Il 69,3% dei ginecologi che lavora nel servizio pubblico è obiettore di coscienza e quindi non pratica interruzioni volontarie di gravidanza. Ieri alla Camera si è discussa una mozione, presentata dal gruppo parlamentare di Sinistra Ecologia e Libertà (SEL), che impegna il Governo, tra le altre cose, ad “assumere ogni iniziativa …. affinché la gestione organizzativa e del personale delle strutture ospedaliere sia realizzata in modo da evitare che vi siano presidi con oltre il 30% di obiettori di coscienza, anche attraverso un controllo più stringente sull’attuazione delle previste procedure di mobilità del personale sanitario”. “È necessario rispettare la piena libertà di scelta individuale sia delle donne che dei medici – afferma il prof. Nicola Surico, Presidente della Società Italiana di Ginecologia ed Ostetricia (SIGO) -. Ci sono alcuni ospedali che per poter assicurare le interruzioni volontarie di gravidanza devono chiamare personale da fuori. È una situazione intollerabile. Al tempo stesso imporre il limite massimo del 30% di obiettori è un rimedio eccessivo ed irrealizzabile. Nei reparti di ginecologia per effettuare questo servizio possono bastare 2-3 medici che si alternano. Una possibile soluzione è quella di riservare nei concorsi pubblici un numero di posti per medici non obiettori di coscienza, ma senza stravolgere gli attuali criteri di assunzione per entrambe le categorie”. 
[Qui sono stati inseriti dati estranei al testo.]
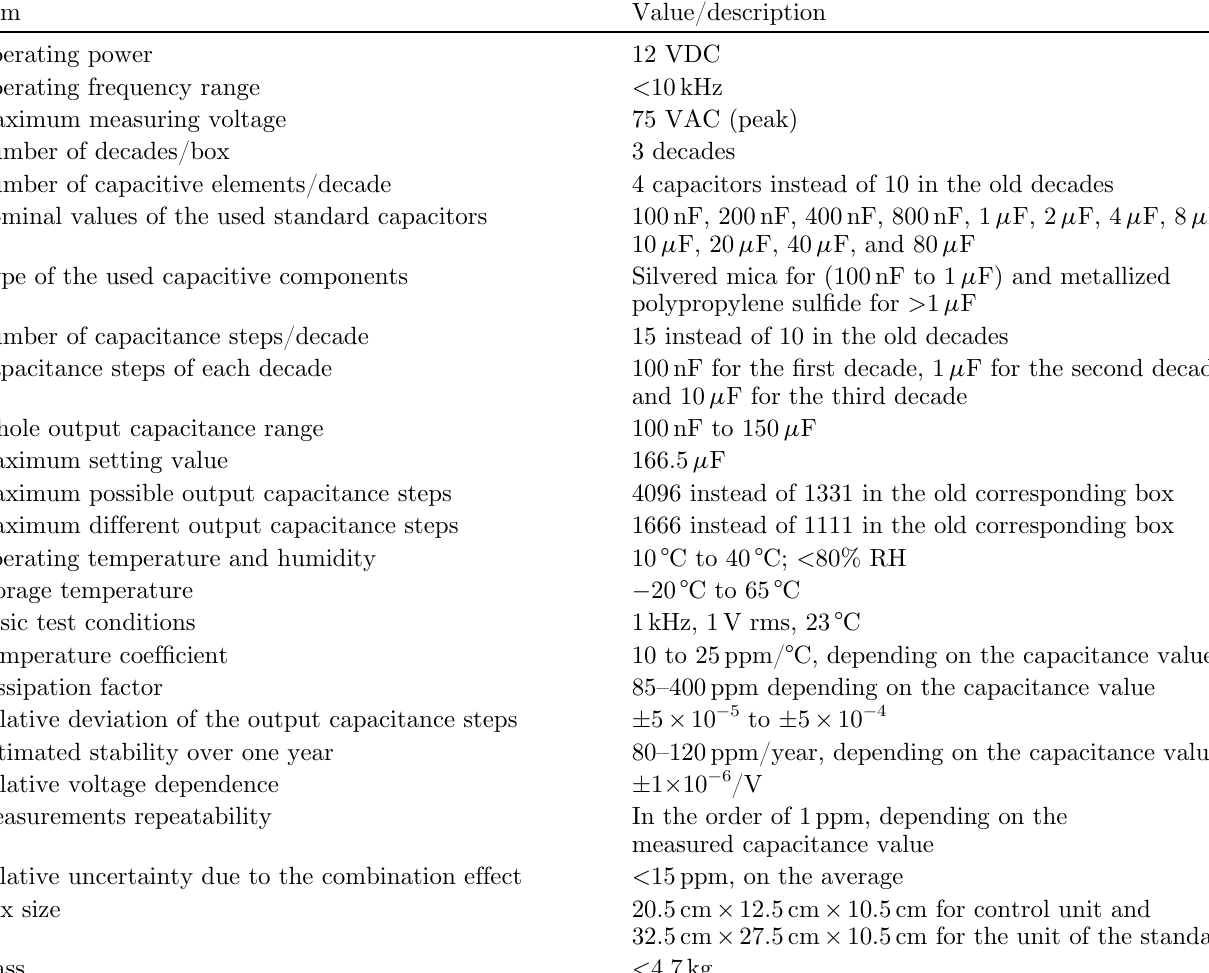
Table 3. Main speci fi cations of the new fabricated capacitance box.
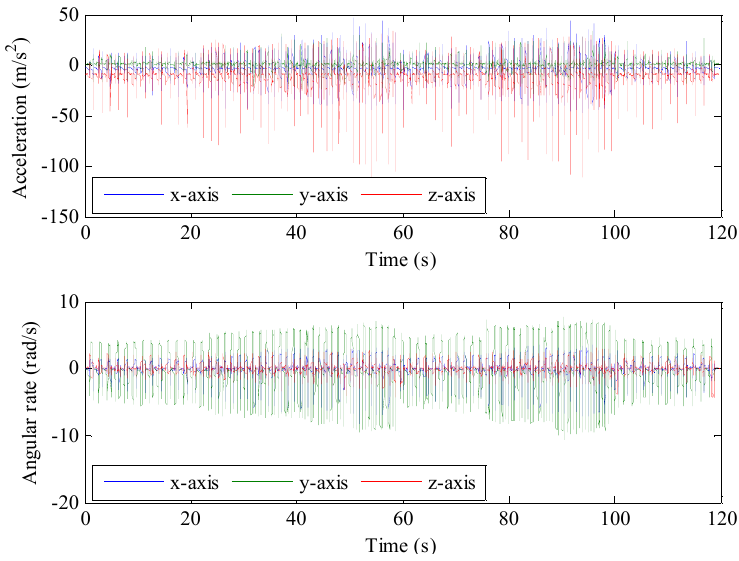
Figure 13. Output of the IMU during walking.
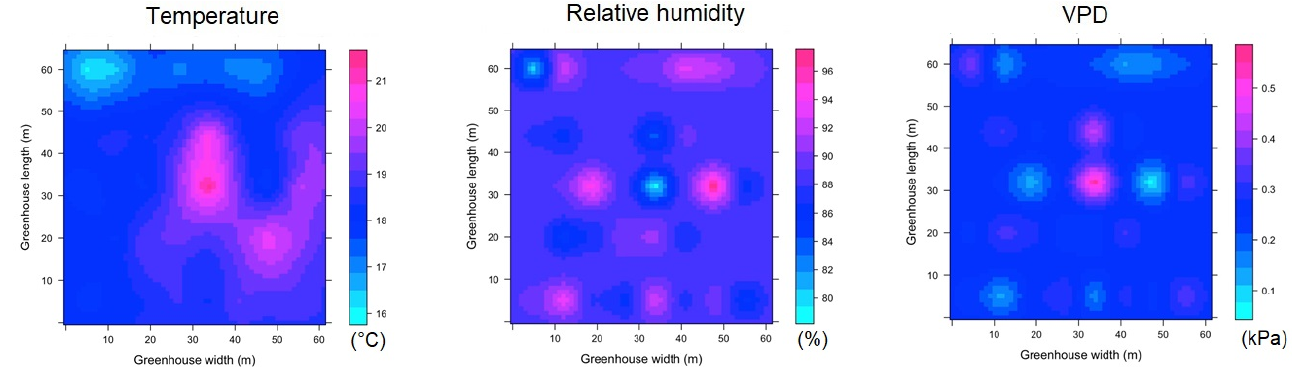
Figure A5. Spatial distribution predicted by kriging, for temperature, relative humidity and VPD in TG and for ESRL 3.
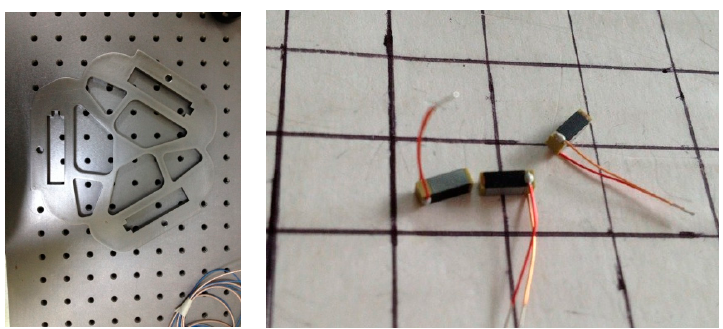
Figure 20. The physical model of the optimized material and PZT actuator. Table 6. The parameters of PZT actuator.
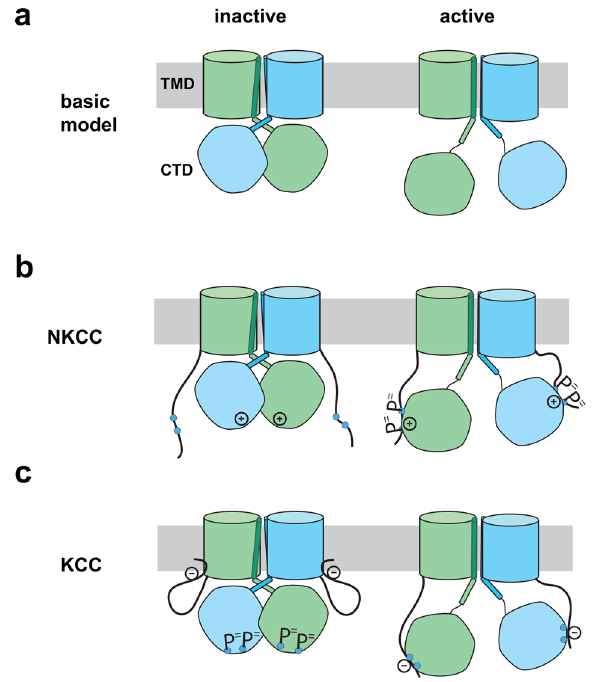
Fig. 7 Hypotheses of regulatory activation in CCCs. a The basic model of cation-chloride cotransporter activation. It is proposed that the inactive state is characterized by an inward-open TM conformation with CTDs in a tightly organized domain-swap con fi guration. On activation, the CTDs are released to a freely tethered con fi guration with accompanying change in the dimer architecture. b Our hypothesis is that NKCC activation occurs when the phosphorylated N terminus interacts with the CTD and disrupts the dimer. c The KCC inactive state exhibits an N terminus inhibitory peptide blocking the transport pore. Activation occurs when the peptide instead binds to the non-phosphorylated C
Secondo l’ultima Relazione sullo stato di attuazione della legge 194 del Ministro della Salute, in Italia il maggior numero di ginecologi obiettori si trova nel Sud continentale (76,9%), con la punta più alta in Molise (85%). Nel nostro Paese continua a diminuire il numero di aborti volontari. Nel 2011 ne sono stati effettuati 109.538. Il decremento è stato del 5,6% rispetto al dato del 2010. “Promuovere la procreazione responsabile è il modo più efficace di prevenire l’aborto – sottolinea il Presidente Surico -. La mozione di SEL propone giustamente il potenziamento dei consultori familiari. Questi luoghi sono stati istituiti dalla Legge 194 e possono avere un ruolo fondamentale nell’educazione sessuale delle categorie attualmente più a rischio, ovvero i giovani e la popolazione d’origine straniera. Anche nelle scuole pubbliche è necessario istituire al più presto corsi obbligatori di educazione alla sessualità”.